» Directive:
The records that follow are to be transcribed word for word.
[Study material Boundary: Start]
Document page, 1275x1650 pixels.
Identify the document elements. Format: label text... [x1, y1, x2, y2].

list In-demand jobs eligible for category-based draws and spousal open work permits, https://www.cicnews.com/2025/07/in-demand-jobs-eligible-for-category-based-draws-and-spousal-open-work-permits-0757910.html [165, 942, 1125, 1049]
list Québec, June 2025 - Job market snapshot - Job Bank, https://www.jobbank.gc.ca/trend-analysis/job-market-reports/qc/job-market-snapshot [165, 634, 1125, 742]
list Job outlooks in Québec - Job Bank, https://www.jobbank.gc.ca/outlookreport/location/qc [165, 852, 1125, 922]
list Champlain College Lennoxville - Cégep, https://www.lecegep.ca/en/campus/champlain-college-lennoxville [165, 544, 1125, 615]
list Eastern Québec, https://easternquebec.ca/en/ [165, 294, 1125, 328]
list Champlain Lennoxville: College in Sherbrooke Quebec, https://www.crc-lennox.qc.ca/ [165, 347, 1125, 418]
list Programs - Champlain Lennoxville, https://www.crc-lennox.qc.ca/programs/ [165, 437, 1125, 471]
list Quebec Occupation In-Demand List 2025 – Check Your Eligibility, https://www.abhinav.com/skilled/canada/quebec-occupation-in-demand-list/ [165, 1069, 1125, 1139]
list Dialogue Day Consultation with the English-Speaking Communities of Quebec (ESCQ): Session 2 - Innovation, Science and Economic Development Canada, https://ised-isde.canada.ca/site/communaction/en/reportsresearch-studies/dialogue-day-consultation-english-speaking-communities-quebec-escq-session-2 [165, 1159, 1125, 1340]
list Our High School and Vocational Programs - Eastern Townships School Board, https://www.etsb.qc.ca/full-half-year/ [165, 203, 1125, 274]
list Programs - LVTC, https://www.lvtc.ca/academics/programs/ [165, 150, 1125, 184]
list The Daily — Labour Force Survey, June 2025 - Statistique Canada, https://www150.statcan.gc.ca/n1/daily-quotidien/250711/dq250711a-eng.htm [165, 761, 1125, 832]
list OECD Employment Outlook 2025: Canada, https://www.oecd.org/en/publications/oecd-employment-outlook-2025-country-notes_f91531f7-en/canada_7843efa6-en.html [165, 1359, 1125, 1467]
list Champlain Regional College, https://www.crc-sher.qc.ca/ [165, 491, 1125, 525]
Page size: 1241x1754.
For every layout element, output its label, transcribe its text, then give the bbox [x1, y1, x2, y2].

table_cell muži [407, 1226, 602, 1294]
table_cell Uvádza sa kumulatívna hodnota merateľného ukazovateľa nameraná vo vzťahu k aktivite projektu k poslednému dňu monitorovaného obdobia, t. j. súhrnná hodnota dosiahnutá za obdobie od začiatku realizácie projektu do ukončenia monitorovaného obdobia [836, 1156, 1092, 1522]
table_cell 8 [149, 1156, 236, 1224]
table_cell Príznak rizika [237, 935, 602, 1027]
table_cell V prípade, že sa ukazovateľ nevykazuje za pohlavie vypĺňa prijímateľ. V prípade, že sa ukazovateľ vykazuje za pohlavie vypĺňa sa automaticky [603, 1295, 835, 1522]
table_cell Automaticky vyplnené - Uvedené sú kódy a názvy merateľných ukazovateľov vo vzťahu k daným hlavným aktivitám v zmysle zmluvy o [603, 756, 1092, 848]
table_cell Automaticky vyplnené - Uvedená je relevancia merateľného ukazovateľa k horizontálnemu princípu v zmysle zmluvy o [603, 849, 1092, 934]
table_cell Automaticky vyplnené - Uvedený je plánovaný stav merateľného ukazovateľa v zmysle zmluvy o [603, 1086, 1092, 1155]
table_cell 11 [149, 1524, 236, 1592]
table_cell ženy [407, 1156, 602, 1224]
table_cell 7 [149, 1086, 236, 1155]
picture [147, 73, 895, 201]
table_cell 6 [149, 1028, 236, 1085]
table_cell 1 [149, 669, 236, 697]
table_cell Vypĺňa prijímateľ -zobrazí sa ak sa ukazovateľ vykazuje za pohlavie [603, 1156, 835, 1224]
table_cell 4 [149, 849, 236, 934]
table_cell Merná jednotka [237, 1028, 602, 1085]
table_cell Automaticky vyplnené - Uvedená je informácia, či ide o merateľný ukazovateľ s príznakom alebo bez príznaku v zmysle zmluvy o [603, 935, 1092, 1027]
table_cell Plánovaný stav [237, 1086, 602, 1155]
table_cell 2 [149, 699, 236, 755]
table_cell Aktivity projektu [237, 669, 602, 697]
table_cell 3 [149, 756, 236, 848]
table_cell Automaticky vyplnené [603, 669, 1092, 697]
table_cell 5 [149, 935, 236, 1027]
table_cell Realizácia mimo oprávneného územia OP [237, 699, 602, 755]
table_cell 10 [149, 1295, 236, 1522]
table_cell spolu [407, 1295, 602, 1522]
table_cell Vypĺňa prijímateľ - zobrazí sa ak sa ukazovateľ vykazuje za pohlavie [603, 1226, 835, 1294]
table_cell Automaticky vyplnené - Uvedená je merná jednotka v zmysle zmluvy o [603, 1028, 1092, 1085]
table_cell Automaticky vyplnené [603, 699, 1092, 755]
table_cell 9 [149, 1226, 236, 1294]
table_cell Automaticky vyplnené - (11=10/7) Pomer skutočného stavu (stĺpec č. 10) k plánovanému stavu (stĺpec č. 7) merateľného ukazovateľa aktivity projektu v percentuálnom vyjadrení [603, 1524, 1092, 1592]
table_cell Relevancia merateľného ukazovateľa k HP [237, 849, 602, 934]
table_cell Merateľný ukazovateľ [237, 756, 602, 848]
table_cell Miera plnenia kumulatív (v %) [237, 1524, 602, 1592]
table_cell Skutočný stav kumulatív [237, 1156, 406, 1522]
[Study material Boundary: End]
» Problem solution:
Document page, 1275x1650 pixels.
Identify the document elements. Format: label text... [x1, y1, x2, y2].

list In-demand jobs eligible for category-based draws and spousal open work permits, https://www.cicnews.com/2025/07/in-demand-jobs-eligible-for-category-based-draws-and-spousal-open-work-permits-0757910.html [165, 942, 1125, 1049]
list Québec, June 2025 - Job market snapshot - Job Bank, https://www.jobbank.gc.ca/trend-analysis/job-market-reports/qc/job-market-snapshot [165, 634, 1125, 742]
list Job outlooks in Québec - Job Bank, https://www.jobbank.gc.ca/outlookreport/location/qc [165, 852, 1125, 922]
list Champlain College Lennoxville - Cégep, https://www.lecegep.ca/en/campus/champlain-college-lennoxville [165, 544, 1125, 615]
list Eastern Québec, https://easternquebec.ca/en/ [165, 294, 1125, 328]
list Champlain Lennoxville: College in Sherbrooke Quebec, https://www.crc-lennox.qc.ca/ [165, 347, 1125, 418]
list Programs - Champlain Lennoxville, https://www.crc-lennox.qc.ca/programs/ [165, 437, 1125, 471]
list Quebec Occupation In-Demand List 2025 – Check Your Eligibility, https://www.abhinav.com/skilled/canada/quebec-occupation-in-demand-list/ [165, 1069, 1125, 1139]
list Dialogue Day Consultation with the English-Speaking Communities of Quebec (ESCQ): Session 2 - Innovation, Science and Economic Development Canada, https://ised-isde.canada.ca/site/communaction/en/reportsresearch-studies/dialogue-day-consultation-english-speaking-communities-quebec-escq-session-2 [165, 1159, 1125, 1340]
list Our High School and Vocational Programs - Eastern Townships School Board, https://www.etsb.qc.ca/full-half-year/ [165, 203, 1125, 274]
list Programs - LVTC, https://www.lvtc.ca/academics/programs/ [165, 150, 1125, 184]
list The Daily — Labour Force Survey, June 2025 - Statistique Canada, https://www150.statcan.gc.ca/n1/daily-quotidien/250711/dq250711a-eng.htm [165, 761, 1125, 832]
list OECD Employment Outlook 2025: Canada, https://www.oecd.org/en/publications/oecd-employment-outlook-2025-country-notes_f91531f7-en/canada_7843efa6-en.html [165, 1359, 1125, 1467]
list Champlain Regional College, https://www.crc-sher.qc.ca/ [165, 491, 1125, 525]
Page size: 1241x1754.
For every layout element, output its label, transcribe its text, then give the bbox [x1, y1, x2, y2].

table_cell muži [407, 1226, 602, 1294]
table_cell Uvádza sa kumulatívna hodnota merateľného ukazovateľa nameraná vo vzťahu k aktivite projektu k poslednému dňu monitorovaného obdobia, t. j. súhrnná hodnota dosiahnutá za obdobie od začiatku realizácie projektu do ukončenia monitorovaného obdobia [836, 1156, 1092, 1522]
table_cell 8 [149, 1156, 236, 1224]
table_cell Príznak rizika [237, 935, 602, 1027]
table_cell V prípade, že sa ukazovateľ nevykazuje za pohlavie vypĺňa prijímateľ. V prípade, že sa ukazovateľ vykazuje za pohlavie vypĺňa sa automaticky [603, 1295, 835, 1522]
table_cell Automaticky vyplnené - Uvedené sú kódy a názvy merateľných ukazovateľov vo vzťahu k daným hlavným aktivitám v zmysle zmluvy o [603, 756, 1092, 848]
table_cell Automaticky vyplnené - Uvedená je relevancia merateľného ukazovateľa k horizontálnemu princípu v zmysle zmluvy o [603, 849, 1092, 934]
table_cell Automaticky vyplnené - Uvedený je plánovaný stav merateľného ukazovateľa v zmysle zmluvy o [603, 1086, 1092, 1155]
table_cell 11 [149, 1524, 236, 1592]
table_cell ženy [407, 1156, 602, 1224]
table_cell 7 [149, 1086, 236, 1155]
picture [147, 73, 895, 201]
table_cell 6 [149, 1028, 236, 1085]
table_cell 1 [149, 669, 236, 697]
table_cell Vypĺňa prijímateľ -zobrazí sa ak sa ukazovateľ vykazuje za pohlavie [603, 1156, 835, 1224]
table_cell 4 [149, 849, 236, 934]
table_cell Merná jednotka [237, 1028, 602, 1085]
table_cell Automaticky vyplnené - Uvedená je informácia, či ide o merateľný ukazovateľ s príznakom alebo bez príznaku v zmysle zmluvy o [603, 935, 1092, 1027]
table_cell Plánovaný stav [237, 1086, 602, 1155]
table_cell 2 [149, 699, 236, 755]
table_cell Aktivity projektu [237, 669, 602, 697]
table_cell 3 [149, 756, 236, 848]
table_cell Automaticky vyplnené [603, 669, 1092, 697]
table_cell 5 [149, 935, 236, 1027]
table_cell Realizácia mimo oprávneného územia OP [237, 699, 602, 755]
table_cell 10 [149, 1295, 236, 1522]
table_cell spolu [407, 1295, 602, 1522]
table_cell Vypĺňa prijímateľ - zobrazí sa ak sa ukazovateľ vykazuje za pohlavie [603, 1226, 835, 1294]
table_cell Automaticky vyplnené - Uvedená je merná jednotka v zmysle zmluvy o [603, 1028, 1092, 1085]
table_cell Automaticky vyplnené [603, 699, 1092, 755]
table_cell 9 [149, 1226, 236, 1294]
table_cell Automaticky vyplnené - (11=10/7) Pomer skutočného stavu (stĺpec č. 10) k plánovanému stavu (stĺpec č. 7) merateľného ukazovateľa aktivity projektu v percentuálnom vyjadrení [603, 1524, 1092, 1592]
table_cell Relevancia merateľného ukazovateľa k HP [237, 849, 602, 934]
table_cell Merateľný ukazovateľ [237, 756, 602, 848]
table_cell Miera plnenia kumulatív (v %) [237, 1524, 602, 1592]
table_cell Skutočný stav kumulatív [237, 1156, 406, 1522]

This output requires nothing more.